Und, letzter Punkt, EFG hat mit BTG Pactual einen Grossaktionär (23,9 %) an Bord, der aus Brasilien stammt. Dies wiederum führt zu der Safra-Familie, die ebenfalls ihre Wurzel in Brasilien hat. Das passt.

Was auch passt: Der Safra-Clan verfügt über sehr viel Geld. Mit einem Vermögen von 16 Milliarden Dollar gilt sie als die vermögendste Bankerfamilie der Welt. Sie könnte EFG ohne Probleme schlucken: Bei einem Aufpreis von 30 Prozent auf die aktuelle Marktkapitalisierung von 2,5 Milliarden Franken müsste Safra also 3,25 Milliarden auf den Tisch legen.

“Einmal Dividende von Chiquita einsetzen”

“Safra müsste dafür einmal die Dividende von Chiquita einsetzen”, sagt ein Insider. Zusammen mit dem brasilianischen Safthersteller Cutrale kontrolliert die Safra-Gruppe den grössten Bananen-Produzenten der Welt.

Doch ergibt das wirklich alles Sinn? Es gibt mehrere grosse Haken an der Geschichte.

Der grösste: J. Safra Sarasin ist zu 100 Prozent in Familienbesitz. Sie ist also nicht an der Börse gelistet. EFG würde nach der Übernahme von der Börse genommen. Das ist jedoch nicht im Sinn der Latsis-Familie. Mit einem Deal würde sie zwar viel Geld kassieren. Doch was wollen die Latsis damit anfragen? Das Geld muss irgendwo angelegt werden. Aber wo?

Darum: Wenn es zu einer Transaktion kommt, dann würden die EFG-Besitzer einer börsenkotierten Bank den Vorzug geben. Das würde der griechischen Familien erlauben, einen Anteil an der neuen Bank zu erwerben und möglicherweise mit einem oder zwei Vertretern in den Verwaltungsrat einzuziehen. Gemäss einem Insider wäre das ein mögliches Wunschszenario der Latsis-Familie, die aktuell von John Spiro Latsis im EFG-Verwaltungsrat vertreten wird. Es könnte auch das Wunschszenario von Boris Collardi sein.

Boris Collardi wird am 31. Oktober im Rahmen einer ausserordentlichen Generalversammlung in den Verwaltungsrat von EFG gewählt.
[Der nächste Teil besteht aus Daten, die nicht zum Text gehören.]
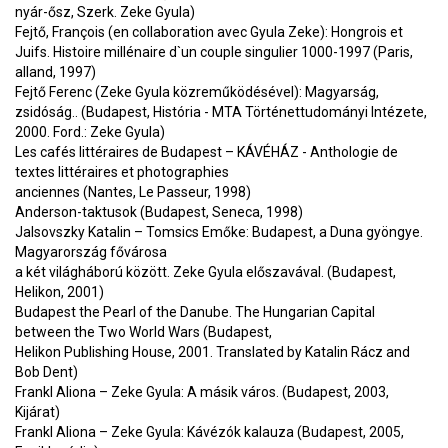
nyár-ősz, Szerk. Zeke Gyula)
Fejtő, François (en collaboration avec Gyula Zeke): Hongrois et
Juifs. Histoire millénaire d`un couple singulier 1000-1997 (Paris,
alland, 1997)
Fejtő Ferenc (Zeke Gyula közreműködésével): Magyarság,
zsidóság.. (Budapest, História - MTA Történettudományi Intézete,
2000. Ford.: Zeke Gyula)
Les cafés littéraires de Budapest – KÁVÉHÁZ - Anthologie de
textes littéraires et photographies
anciennes (Nantes, Le Passeur, 1998)
Anderson-taktusok (Budapest, Seneca, 1998)
Jalsovszky Katalin – Tomsics Emőke: Budapest, a Duna gyöngye.
Magyarország fővárosa
a két világháború között. Zeke Gyula előszavával. (Budapest,
Helikon, 2001)
Budapest the Pearl of the Danube. The Hungarian Capital
between the Two World Wars (Budapest,
Helikon Publishing House, 2001. Translated by Katalin Rácz and
Bob Dent)
Frankl Aliona – Zeke Gyula: A másik város. (Budapest, 2003,
Kijárat)
Frankl Aliona – Zeke Gyula: Kávézók kalauza (Budapest, 2005,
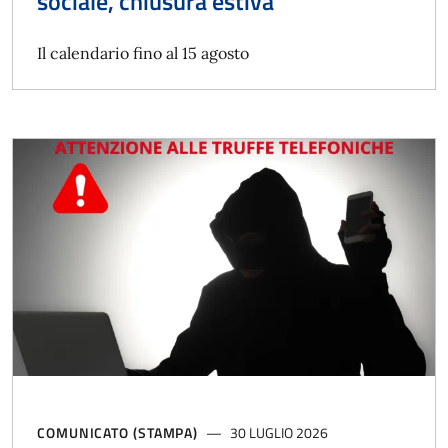
sociale, chiusura estiva
Il calendario fino al 15 agosto
COMUNICATO (STAMPA)
30 LUGLIO 2026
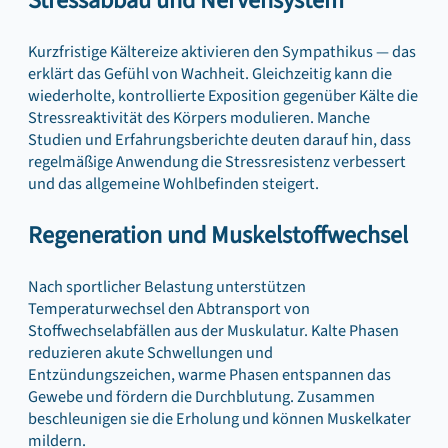
Stressabbau und Nervensystem
Kurzfristige Kältereize aktivieren den Sympathikus — das
erklärt das Gefühl von Wachheit. Gleichzeitig kann die
wiederholte, kontrollierte Exposition gegenüber Kälte die
Stressreaktivität des Körpers modulieren. Manche
Studien und Erfahrungsberichte deuten darauf hin, dass
regelmäßige Anwendung die Stressresistenz verbessert
und das allgemeine Wohlbefinden steigert.
Regeneration und Muskelstoffwechsel
Nach sportlicher Belastung unterstützen
Temperaturwechsel den Abtransport von
Stoffwechselabfällen aus der Muskulatur. Kalte Phasen
reduzieren akute Schwellungen und
Entzündungszeichen, warme Phasen entspannen das
Gewebe und fördern die Durchblutung. Zusammen
beschleunigen sie die Erholung und können Muskelkater
mildern.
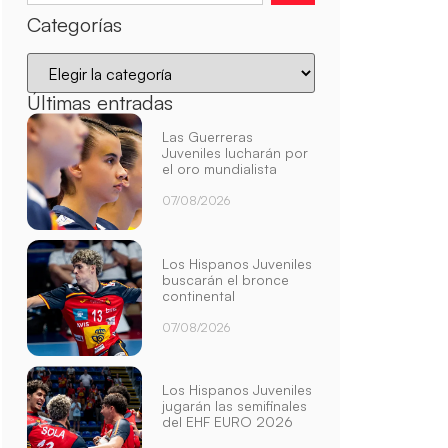
Categorías
Últimas entradas
Las Guerreras
Juveniles lucharán por
el oro mundialista
07/08/2026
Los Hispanos Juveniles
buscarán el bronce
continental
07/08/2026
Los Hispanos Juveniles
jugarán las semifinales
del EHF EURO 2026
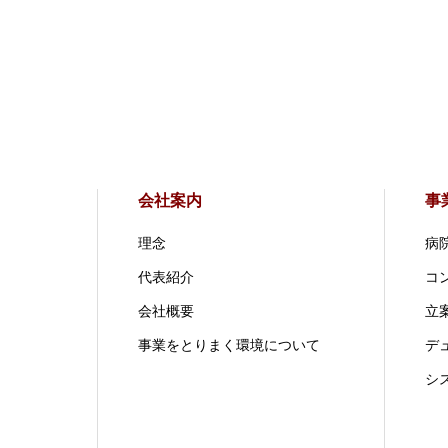
会社案内
事
理念
病
代表紹介
コ
会社概要
立案
事業をとりまく環境について
デ
シ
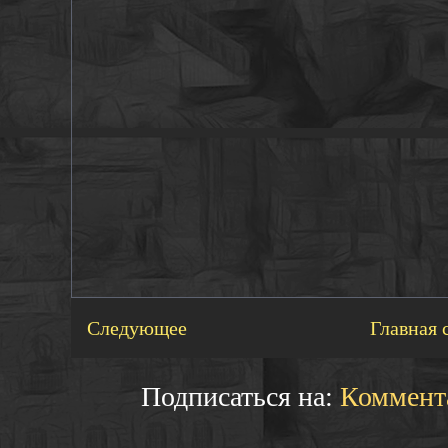
Следующее
Главная 
Подписаться на:
Коммент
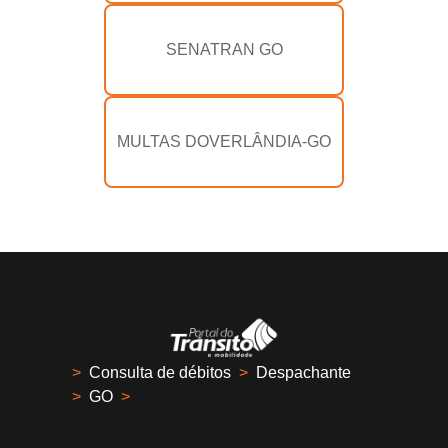
SENATRAN GO
MULTAS DOVERLÂNDIA-GO
>
Consulta de débitos
>
Despachante
>
GO
>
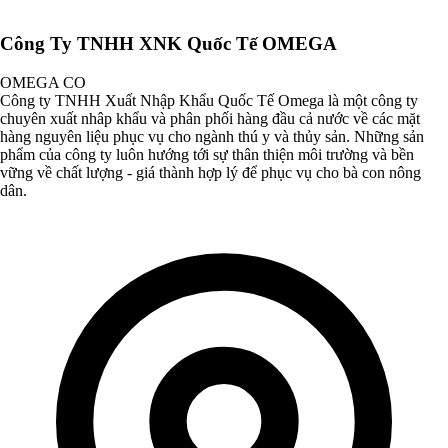
Công Ty TNHH XNK Quốc Tế OMEGA
OMEGA CO
Công ty TNHH Xuất Nhập Khẩu Quốc Tế Omega là một công ty
chuyên xuất nhâp khẩu và phân phối hàng đầu cả nước về các mặt
hàng nguyên liệu phục vụ cho ngành thú y và thủy sản. Những sản
phẩm của công ty luôn hướng tới sự thân thiện môi trường và bền
vững về chất lượng - giá thành hợp lý để phục vụ cho bà con nông
dân.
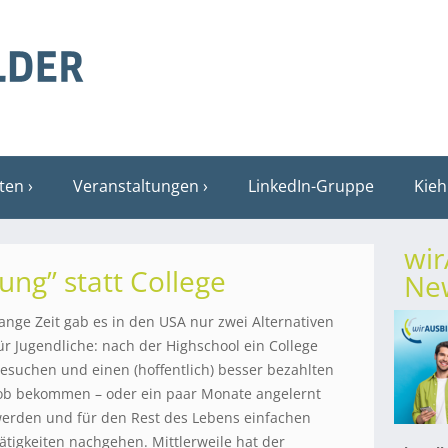
sten
Veranstaltungen
LinkedIn-Gruppe
Kieh
wi
ng” statt College
New
ange Zeit gab es in den USA nur zwei Alternativen
ür Jugendliche: nach der Highschool ein College
esuchen und einen (hoffentlich) besser bezahlten
ob bekommen – oder ein paar Monate angelernt
erden und für den Rest des Lebens einfachen
ätigkeiten nachgehen. Mittlerweile hat der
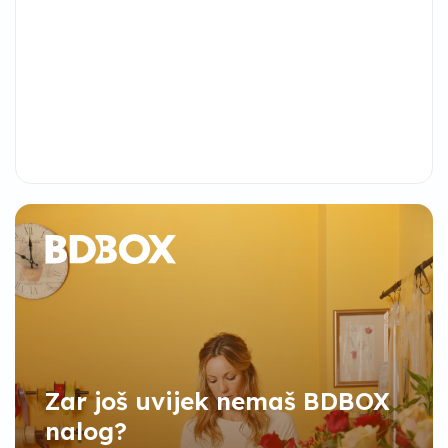
Zar još uvijek nemaš BDBOX
nalog?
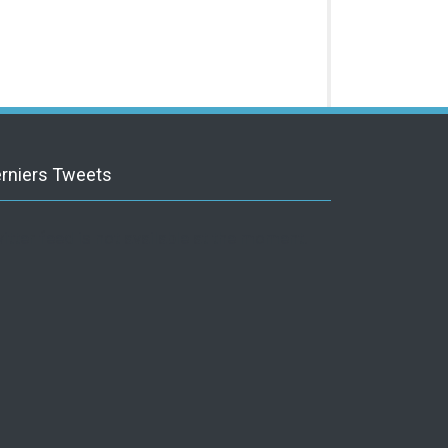
rniers Tweets
itter feed is not available at the moment.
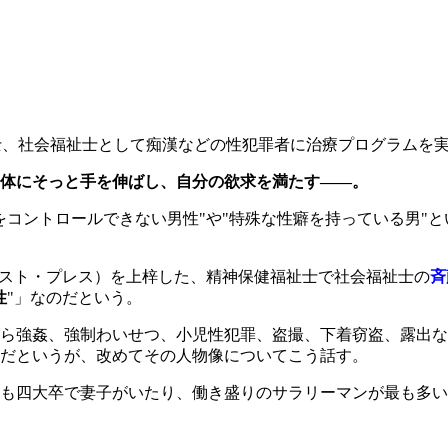
士、社会福祉士として痴漢などの性犯罪者に治療プログラムを
体にそっと手を伸ばし、自分の欲求を満たす――。
をコントロールできない男性"や"特殊な性癖を持っている男"
スト・プレス）を上梓した、精神保健福祉士で社会福祉士の
斉
性
"」なのだという。
ら強姦、強制わいせつ、小児性犯罪、盗撮、下着窃盗、露出な
だというが、改めてその人物像についてこう話す。
も四大卒で妻子がいたり、働き盛りのサラリーマンが最も多い
」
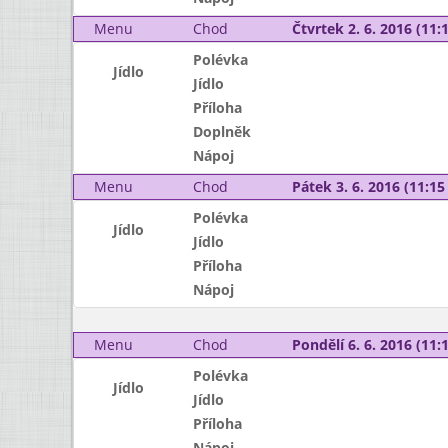
Menu
Chod
Čtvrtek 2. 6. 2016 (11:1
Polévka
Jídlo
Jídlo
Příloha
Doplněk
Nápoj
Menu
Chod
Pátek 3. 6. 2016 (11:15 
Polévka
Jídlo
Jídlo
Příloha
Nápoj
Menu
Chod
Pondělí 6. 6. 2016 (11:1
Polévka
Jídlo
Jídlo
Příloha
Nápoj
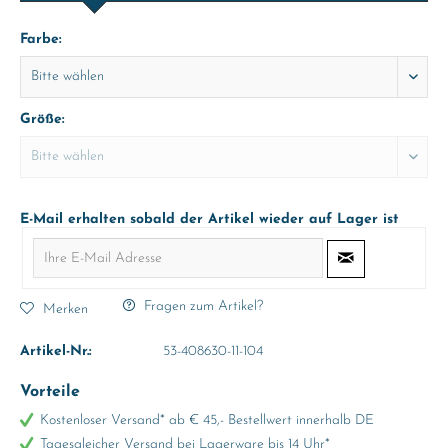
Farbe:
Größe:
E-Mail erhalten sobald der Artikel wieder auf Lager ist
Fragen zum Artikel?
Merken
Artikel-Nr.:
53-408630-11-104
Vorteile
Kostenloser Versand* ab € 45,- Bestellwert innerhalb DE
Tagesgleicher Versand bei Lagerware bis 14 Uhr*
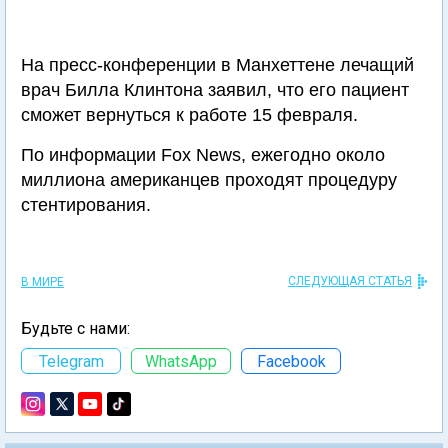
На пресс-конференции в Манхеттене лечащий
врач Билла Клинтона заявил, что его пациент
сможет вернуться к работе 15 февраля.
По информации Fox News, ежегодно около
миллиона американцев проходят процедуру
стентирования.
СЛЕДУЮЩАЯ СТАТЬЯ
В МИРЕ
Будьте с нами:
Telegram
WhatsApp
Facebook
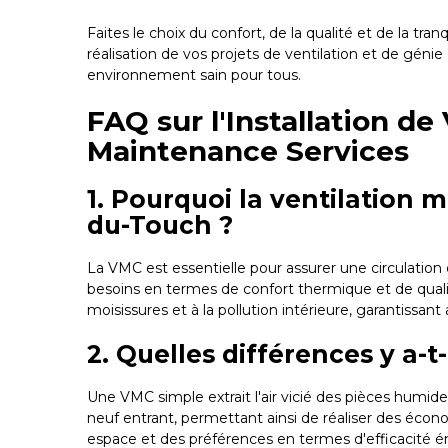
Faites le choix du confort, de la qualité et de la 
réalisation de vos projets de ventilation et de gén
environnement sain pour tous.
FAQ sur l'Installation d
Maintenance Services
1. Pourquoi la ventilation 
du-Touch ?
La VMC est essentielle pour assurer une circulation d
besoins en termes de confort thermique et de qualité
moisissures et à la pollution intérieure, garantissan
2. Quelles différences y a-
Une VMC simple extrait l'air vicié des pièces humides 
neuf entrant, permettant ainsi de réaliser des éco
espace et des préférences en termes d'efficacité é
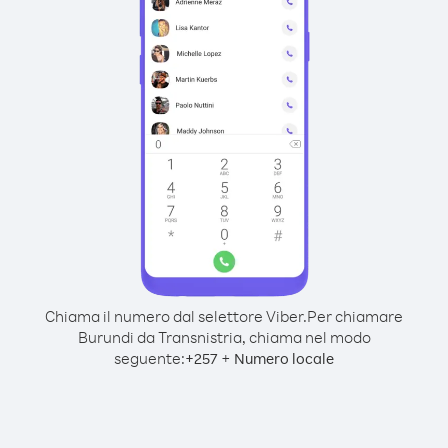
Chiama il numero dal selettore Viber.
Per chiamare
Burundi da Transnistria, chiama nel modo
seguente:
+
+
257
Numero locale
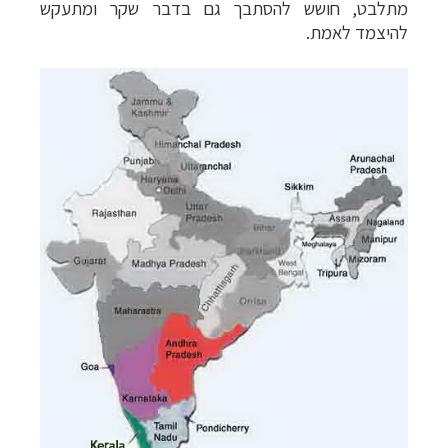
מתלבט, חושש להסתבך גם בדבר שקר ומתעקש
להיצמד לאמת.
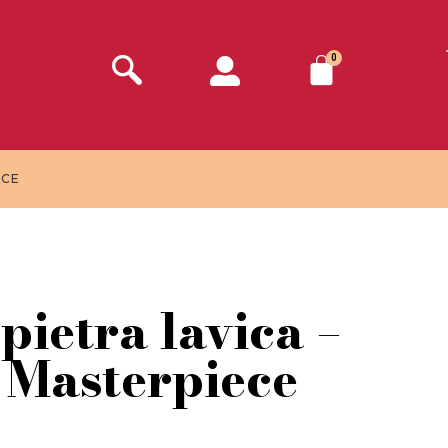
0
ECE
pietra lavica –
 Masterpiece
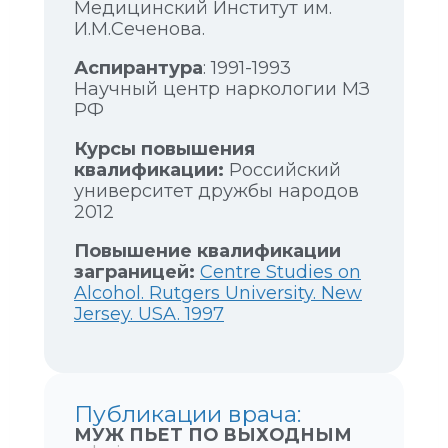
Медицинский Институт им.
И.М.Сеченова.
Аспирантура
: 1991-1993
Научный центр наркологии МЗ
РФ
Курсы повышения
квалификации:
Российский
университет дружбы народов
2012
Повышение квалификации
заграницей:
Centre Studies on
Alcohol. Rutgers University. New
Jersey. USA. 1997
Публикации врача:
МУЖ ПЬЕТ ПО ВЫХОДНЫМ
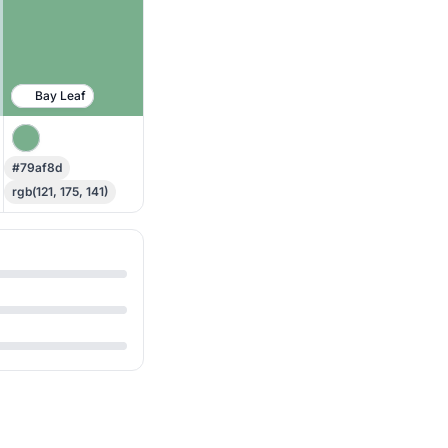
Bay Leaf
#79af8d
rgb(121, 175, 141)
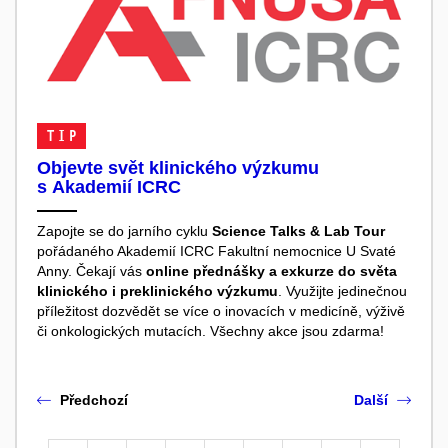
TIP
Objevte svět klinického výzkumu
s Akademií ICRC
Zapojte se do jarního cyklu
Science Talks & Lab Tour
pořádaného Akademií ICRC Fakultní nemocnice U Svaté
Anny. Čekají vás
online přednášky a exkurze do světa
klinického i preklinického výzkumu
. Využijte jedinečnou
příležitost dozvědět se více o inovacích v medicíně, výživě
či onkologických mutacích. Všechny akce jsou zdarma!
Předchozí
Další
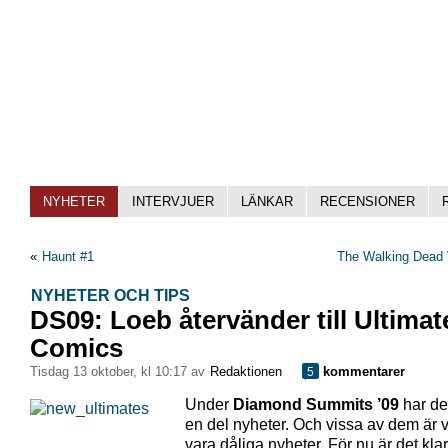
NYHETER
INTERVJUER
LÄNKAR
RECENSIONER
«
Haunt #1
The Walking Dead 
NYHETER OCH TIPS
DS09: Loeb återvänder till Ultimat
Comics
tisdag 13 oktober, kl 10:17 av
Redaktionen
kommentarer
5
Under
Diamond Summits ’09
har de
en del nyheter. Och vissa av dem är 
vara dåliga nyheter. För nu är det klart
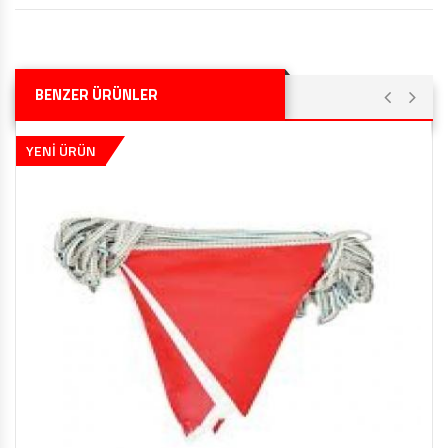
BENZER ÜRÜNLER
YENİ ÜRÜN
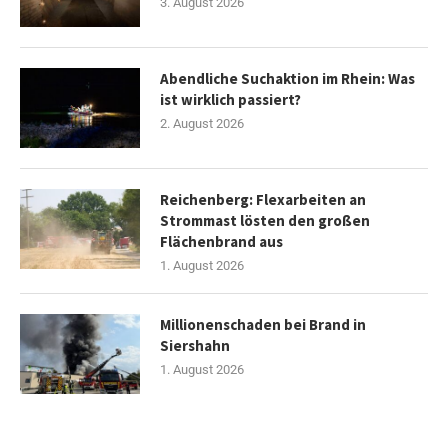
3. August 2026
Abendliche Suchaktion im Rhein: Was
ist wirklich passiert?
2. August 2026
Reichenberg: Flexarbeiten an
Strommast lösten den großen
Flächenbrand aus
1. August 2026
Millionenschaden bei Brand in
Siershahn
1. August 2026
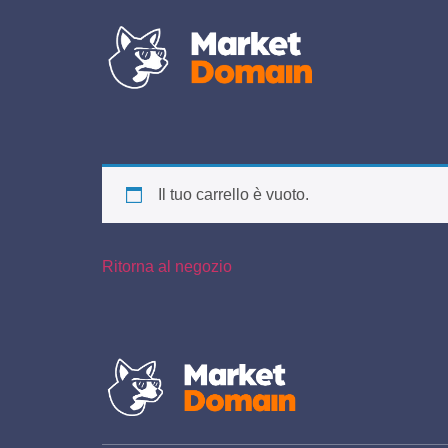
Il tuo carrello è vuoto.
Ritorna al negozio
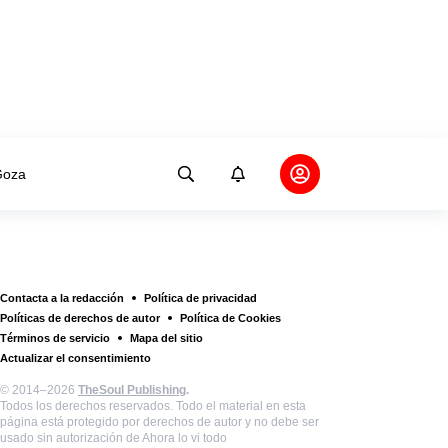
oza
Contacta a la redacción
Política de privacidad
Políticas de derechos de autor
Política de Cookies
Términos de servicio
Mapa del sitio
Actualizar el consentimiento
© 2014–2026
TheSoul Publishing
.
Todos los derechos reservados. Todo el material en esta
página está protegido por derechos de autor y no debe ser
usado sin autorización de Ahora lo vi todo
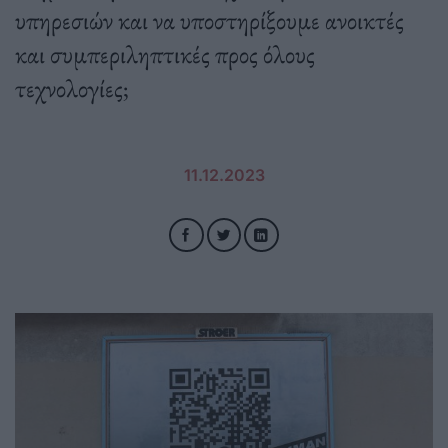
υπηρεσιών και να υποστηρίξουμε ανοικτές
και συμπεριληπτικές προς όλους
τεχνολογίες;
11.12.2023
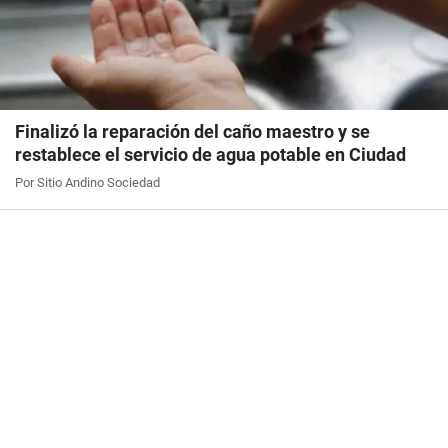
Finalizó la reparación del caño maestro y se
restablece el servicio de agua potable en Ciudad
Por Sitio Andino Sociedad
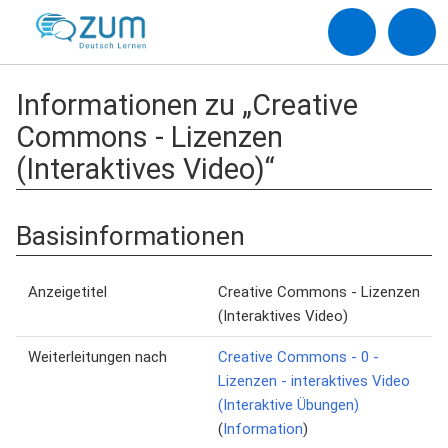
Informationen zu „Creative
Commons - Lizenzen
(Interaktives Video)“
Basisinformationen
Anzeigetitel
Creative Commons - Lizenzen
(Interaktives Video)
Weiterleitungen nach
Creative Commons - 0 -
Lizenzen - interaktives Video
(Interaktive Übungen)
(
Information
)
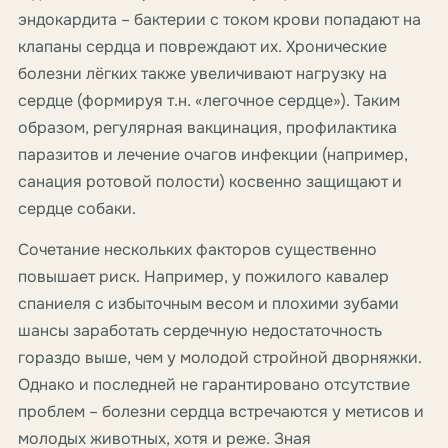
эндокардита – бактерии с током крови попадают на
клапаны сердца и повреждают их. Хронические
болезни лёгких также увеличивают нагрузку на
сердце (формируя т.н. «легочное сердце»). Таким
образом, регулярная вакцинация, профилактика
паразитов и лечение очагов инфекции (например,
санация ротовой полости) косвенно защищают и
сердце собаки.
Сочетание нескольких факторов существенно
повышает риск. Например, у пожилого кавалер
спаниеля с избыточным весом и плохими зубами
шансы заработать сердечную недостаточность
гораздо выше, чем у молодой стройной дворняжки.
Однако и последней не гарантировано отсутствие
проблем – болезни сердца встречаются у метисов и
молодых животных, хотя и реже. Зная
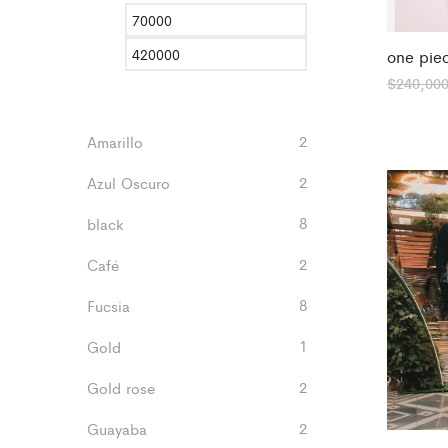
Precio
Precio
mínimo
máximo
one pie
$
240,00
2
Amarillo
2
Azul Oscuro
8
black
2
Café
8
Fucsia
1
Gold
2
Gold rose
2
Guayaba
Wenn schon jetzt Spekulationen auftauchen, kann das ihm und den Latsis nur recht sein. Nach vielen Jahren der gepflegten Langeweile kommt endlich Phantasie in die Titel.

Seit dem angekündigten Einstieg des früheren Julius-Bär-Chefs sind die Aktien von 7,41 auf 8,22 Franken gestiegen. Seit Anfang Jahr beträgt das Plus 17,6 Prozent. Auch ohne Übernahme läuft es derzeit nicht schlecht EFG und ihre Besitzer.